Entrails and innards (spoilers)
As Gabriel and Aaron follow the instructions on Maggie’s map, all they find is destruction and death. At one building they find bodies charred by fire – is this a sign that the Reapers have been through here? The group that was hunting Maggie’s comrades left some of them burned alive. Are these bodies friends of Maggie’s or just other survivors who feared the Reapers?
Gabriel climbs to the roof of a building to find more dead people, having starved or taken their own lives waiting for help to come. On the roof they had written the words “SAVE US”. The writing could only be seen by people above the roof – was this a message to God who may have sent Father Gabriel to them (albeit too late) or was this message intended for a passing helicopter? Does this link into the wider Walking Dead universe? Did these people see a helicopter, was it the same one Rick was on or part of the Civic Republic?
At the warehouse, Aaron and Gabriel find something to eat in a wild boar and something to drink in some very expensive whiskey. There looks to be lots of things on the shelves but nothing much in terms of food or weapons.
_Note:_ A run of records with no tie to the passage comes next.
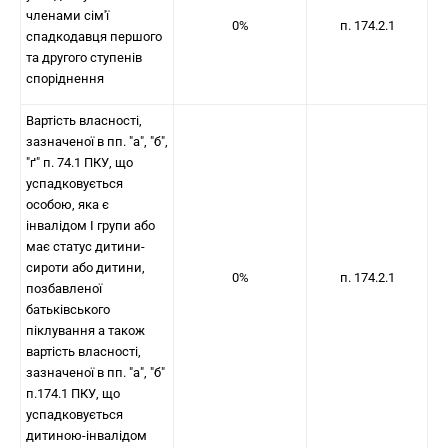
членами сім'ї
0%
п. 174.2.1
спадкодавця першого
та другого ступенів
споріднення
Вартість власності,
зазначеної в пп. "а", "б",
"ґ" п. 74.1 ПКУ, що
успадковується
особою, яка є
інвалідом I групи або
має статус дитини-
сироти або дитини,
0%
п. 174.2.1
позбавленої
батьківського
піклування а також
вартість власності,
зазначеної в пп. "а", "б"
п.174.1 ПКУ, що
успадковується
дитиною-інвалідом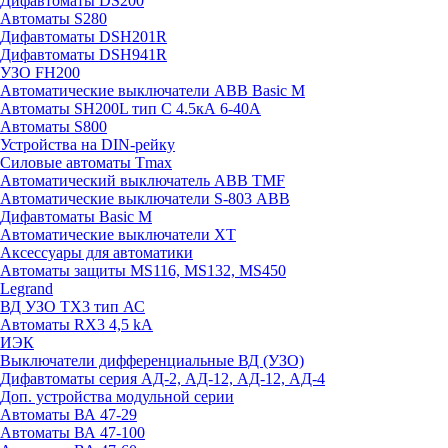
Дифавтоматы DS200
Автоматы S280
Дифавтоматы DSH201R
Дифавтоматы DSH941R
УЗО FH200
Автоматические выключатели ABB Basic M
Автоматы SH200L тип С 4.5кА 6-40А
Автоматы S800
Устройства на DIN-рейку
Силовые автоматы Tmax
Автоматический выключатель ABB TMF
Автоматические выключатели S-803 АВВ
Дифавтоматы Basic M
Автоматические выключатели XT
Аксессуары для автоматики
Автоматы защиты MS116, MS132, MS450
Legrand
ВД УЗО TX3 тип АС
Автоматы RX3 4,5 kA
ИЭК
Выключатели дифференциальные ВД (УЗО)
Дифавтоматы серия АД-2, АД-12, АД-12, АД-4
Доп. устройства модульной серии
Автоматы ВА 47-29
Автоматы ВА 47-100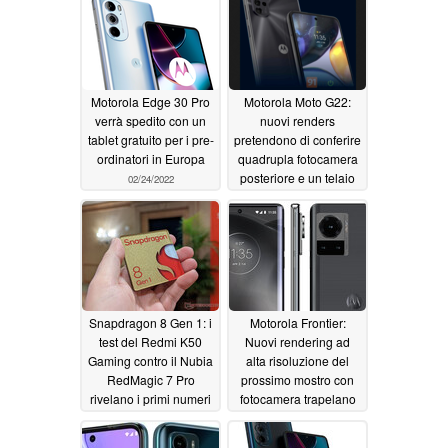
Motorola Edge 30 Pro
Motorola Moto G22:
verrà spedito con un
nuovi renders
tablet gratuito per i pre-
pretendono di conferire
ordinatori in Europa
quadrupla fotocamera
posteriore e un telaio
02/24/2022
aggiornato sul
presunto prossimo
smartphone
economico
02/24/2022
Snapdragon 8 Gen 1: i
Motorola Frontier:
test del Redmi K50
Nuovi rendering ad
Gaming contro il Nubia
alta risoluzione del
RedMagic 7 Pro
prossimo mostro con
rivelano i primi numeri
fotocamera trapelano
delle prestazioni di
02/19/2022
implementazione del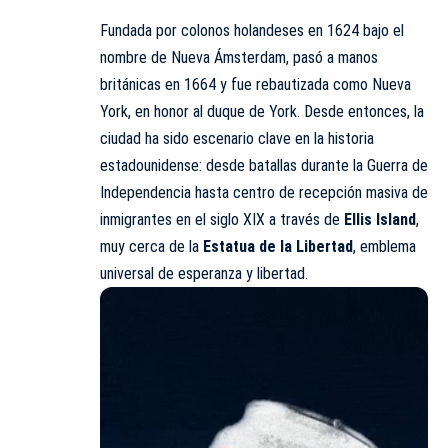
Fundada por colonos holandeses en 1624 bajo el
nombre de Nueva Ámsterdam, pasó a manos
británicas en 1664 y fue rebautizada como Nueva
York, en honor al duque de York. Desde entonces, la
ciudad ha sido escenario clave en la historia
estadounidense: desde batallas durante la Guerra de
Independencia hasta centro de recepción masiva de
inmigrantes en el siglo XIX a través de
Ellis Island
,
muy cerca de la
Estatua de la Libertad
, emblema
universal de esperanza y libertad.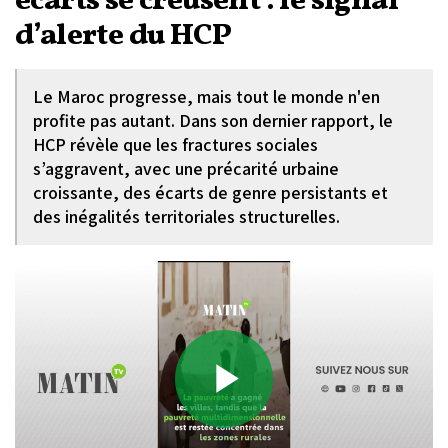
écarts se creusent : le signal
d’alerte du HCP
Le Maroc progresse, mais tout le monde n'en
profite pas autant. Dans son dernier rapport, le
HCP révèle que les fractures sociales
s’aggravent, avec une précarité urbaine
croissante, des écarts de genre persistants et
des inégalités territoriales structurelles.
Play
After getting drunk at a card game, the pair sleep it off, but Aaron makes a mistake and ends up taken hostage by the owner of the warehouse, Mays (Robert Patrick). Gabriel is then tested and the pair have the conversation about right and wrong, good and bad, which ends with Mays firing his weapon at a wall. He then asks Gabriel if he thinks his friend made it as Aaron is locked up behind the wall.
Mays then forces the pair to play Russian Roulette and this feels incredibly trite as they go back and forth pulling the trigger. Of course, there is no real danger here because neither of these characters are going out like this, but it does provide some tension mainly thanks to the desperate look on the characters faces. As the final round is loaded, Gabriel manages to talk Mays around into believing that this pair are good and they can save him so Mays gets Aaron to stop. But what was stopping Aaron from shooting Mays other than his good nature? Both these men are fathers with children at home – something Mays uses against them when if anything, this should only spur them on to fight against him. The game felt out of place.
After releasing his prisoners, Mays has shed his hateful persona and is ready to humbly accept Gabriel’s offer of help. But, to the horror of Aaron, Gabriel uses Aaron’s mace arm (that Mays had removed earlier) to kill Mays, citing that he would have never been able to change. Aaron doesn’t say anything too strongly against this act, but it will hopefully be a development point for both characters once they get back to Alexandria. Just before they leave, they question how Mays knew everything they were talking about and they find an upstairs hideout which houses Mays’ twin brother (Robert Patrick in a long beard) and dead family. Gabriel now tries to play good priest, but the twin takes his own life, presumably to be with his dead family and not for fear that Gabriel and Aaron may be crueller than his brother.